**What needs to be done**
Pull out every line in the entries that contains the string "depth", copying each one in full. Case counts.

**Extracted records**
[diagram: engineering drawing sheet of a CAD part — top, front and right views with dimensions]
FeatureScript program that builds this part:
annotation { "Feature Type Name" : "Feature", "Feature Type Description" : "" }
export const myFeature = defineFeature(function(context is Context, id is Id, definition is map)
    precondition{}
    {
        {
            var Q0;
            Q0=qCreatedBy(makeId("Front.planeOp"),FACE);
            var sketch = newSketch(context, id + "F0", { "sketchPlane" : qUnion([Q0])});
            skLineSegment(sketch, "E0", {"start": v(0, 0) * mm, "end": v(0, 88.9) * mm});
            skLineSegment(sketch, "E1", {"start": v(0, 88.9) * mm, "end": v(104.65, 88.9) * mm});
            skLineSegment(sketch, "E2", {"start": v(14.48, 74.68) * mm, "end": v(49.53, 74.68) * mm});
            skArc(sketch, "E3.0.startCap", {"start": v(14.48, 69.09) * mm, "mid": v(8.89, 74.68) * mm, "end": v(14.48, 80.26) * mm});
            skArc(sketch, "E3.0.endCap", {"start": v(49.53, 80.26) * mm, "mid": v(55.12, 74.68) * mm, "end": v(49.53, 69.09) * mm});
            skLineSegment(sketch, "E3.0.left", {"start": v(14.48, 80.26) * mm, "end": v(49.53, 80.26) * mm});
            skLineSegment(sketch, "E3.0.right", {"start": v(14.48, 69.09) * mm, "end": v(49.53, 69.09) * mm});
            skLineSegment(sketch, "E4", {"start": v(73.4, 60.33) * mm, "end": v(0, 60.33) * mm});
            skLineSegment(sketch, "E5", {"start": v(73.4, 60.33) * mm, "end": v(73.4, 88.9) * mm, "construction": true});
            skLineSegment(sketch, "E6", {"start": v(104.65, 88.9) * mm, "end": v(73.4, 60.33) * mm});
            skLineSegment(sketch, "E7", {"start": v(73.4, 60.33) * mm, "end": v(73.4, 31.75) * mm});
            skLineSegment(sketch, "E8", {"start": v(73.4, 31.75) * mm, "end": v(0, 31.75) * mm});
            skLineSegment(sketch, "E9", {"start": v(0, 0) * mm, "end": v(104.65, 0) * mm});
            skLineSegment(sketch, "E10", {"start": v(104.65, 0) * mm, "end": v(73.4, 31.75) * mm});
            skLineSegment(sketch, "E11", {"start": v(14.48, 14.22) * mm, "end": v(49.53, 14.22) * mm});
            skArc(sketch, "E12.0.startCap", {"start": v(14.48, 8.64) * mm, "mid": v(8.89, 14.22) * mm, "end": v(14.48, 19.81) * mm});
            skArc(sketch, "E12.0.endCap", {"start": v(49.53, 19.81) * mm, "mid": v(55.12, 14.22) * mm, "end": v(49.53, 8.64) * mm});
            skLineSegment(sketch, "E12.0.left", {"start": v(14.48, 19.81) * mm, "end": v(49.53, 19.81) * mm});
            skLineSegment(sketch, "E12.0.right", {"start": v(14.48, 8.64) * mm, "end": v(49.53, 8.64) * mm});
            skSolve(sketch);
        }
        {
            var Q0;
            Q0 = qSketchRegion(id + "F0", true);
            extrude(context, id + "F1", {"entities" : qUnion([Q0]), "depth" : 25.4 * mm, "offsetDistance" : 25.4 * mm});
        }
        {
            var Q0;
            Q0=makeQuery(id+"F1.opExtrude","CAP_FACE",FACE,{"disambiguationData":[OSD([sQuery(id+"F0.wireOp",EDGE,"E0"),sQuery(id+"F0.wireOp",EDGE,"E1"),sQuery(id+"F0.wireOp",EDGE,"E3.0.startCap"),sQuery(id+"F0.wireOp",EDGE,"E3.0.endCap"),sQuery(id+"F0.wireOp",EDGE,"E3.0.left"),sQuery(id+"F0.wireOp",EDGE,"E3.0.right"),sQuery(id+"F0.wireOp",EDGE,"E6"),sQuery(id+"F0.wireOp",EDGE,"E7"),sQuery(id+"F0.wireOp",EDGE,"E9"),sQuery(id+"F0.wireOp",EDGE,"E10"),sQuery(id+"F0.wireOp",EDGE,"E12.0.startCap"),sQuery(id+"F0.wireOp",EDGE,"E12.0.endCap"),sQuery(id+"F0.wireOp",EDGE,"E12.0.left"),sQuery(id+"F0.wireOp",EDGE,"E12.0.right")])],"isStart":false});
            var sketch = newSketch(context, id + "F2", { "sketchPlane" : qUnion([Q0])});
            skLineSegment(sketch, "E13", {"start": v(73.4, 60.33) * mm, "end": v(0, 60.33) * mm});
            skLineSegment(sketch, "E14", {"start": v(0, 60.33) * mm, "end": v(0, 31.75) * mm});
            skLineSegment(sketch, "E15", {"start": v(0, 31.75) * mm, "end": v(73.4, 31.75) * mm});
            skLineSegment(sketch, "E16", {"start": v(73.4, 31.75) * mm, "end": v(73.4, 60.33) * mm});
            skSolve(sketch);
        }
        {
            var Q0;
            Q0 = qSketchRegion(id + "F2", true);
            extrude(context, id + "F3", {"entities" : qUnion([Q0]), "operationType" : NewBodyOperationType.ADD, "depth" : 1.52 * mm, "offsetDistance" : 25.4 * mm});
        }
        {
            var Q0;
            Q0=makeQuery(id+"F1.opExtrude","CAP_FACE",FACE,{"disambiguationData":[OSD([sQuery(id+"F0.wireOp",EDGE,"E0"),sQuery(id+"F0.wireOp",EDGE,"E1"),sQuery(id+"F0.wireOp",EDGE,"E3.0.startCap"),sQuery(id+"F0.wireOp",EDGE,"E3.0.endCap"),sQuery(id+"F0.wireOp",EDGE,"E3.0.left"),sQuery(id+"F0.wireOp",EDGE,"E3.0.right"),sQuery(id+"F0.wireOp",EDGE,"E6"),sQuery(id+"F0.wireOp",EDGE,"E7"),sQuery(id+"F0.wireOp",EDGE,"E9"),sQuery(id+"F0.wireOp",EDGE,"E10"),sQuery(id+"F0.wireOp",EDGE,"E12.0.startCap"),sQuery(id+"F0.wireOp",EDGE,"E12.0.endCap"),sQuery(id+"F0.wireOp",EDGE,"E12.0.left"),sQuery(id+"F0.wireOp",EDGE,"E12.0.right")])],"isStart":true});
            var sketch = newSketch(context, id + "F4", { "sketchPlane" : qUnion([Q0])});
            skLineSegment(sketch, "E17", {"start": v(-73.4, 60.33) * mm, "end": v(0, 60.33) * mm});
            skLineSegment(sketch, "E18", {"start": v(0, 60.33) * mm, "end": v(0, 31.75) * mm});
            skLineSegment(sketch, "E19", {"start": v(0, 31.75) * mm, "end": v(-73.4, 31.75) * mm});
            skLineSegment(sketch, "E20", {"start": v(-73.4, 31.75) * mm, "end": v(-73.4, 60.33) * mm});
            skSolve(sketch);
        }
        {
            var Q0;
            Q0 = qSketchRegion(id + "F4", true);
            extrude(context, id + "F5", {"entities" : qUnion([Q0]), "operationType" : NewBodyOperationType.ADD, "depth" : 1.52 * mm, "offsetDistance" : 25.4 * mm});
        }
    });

**Response to this exercise**
            extrude(context, id + "F1", {"entities" : qUnion([Q0]), "depth" : 25.4 * mm, "offsetDistance" : 25.4 * mm});
            extrude(context, id + "F3", {"entities" : qUnion([Q0]), "operationType" : NewBodyOperationType.ADD, "depth" : 1.52 * mm, "offsetDistance" : 25.4 * mm});
            extrude(context, id + "F5", {"entities" : qUnion([Q0]), "operationType" : NewBodyOperationType.ADD, "depth" : 1.52 * mm, "offsetDistance" : 25.4 * mm});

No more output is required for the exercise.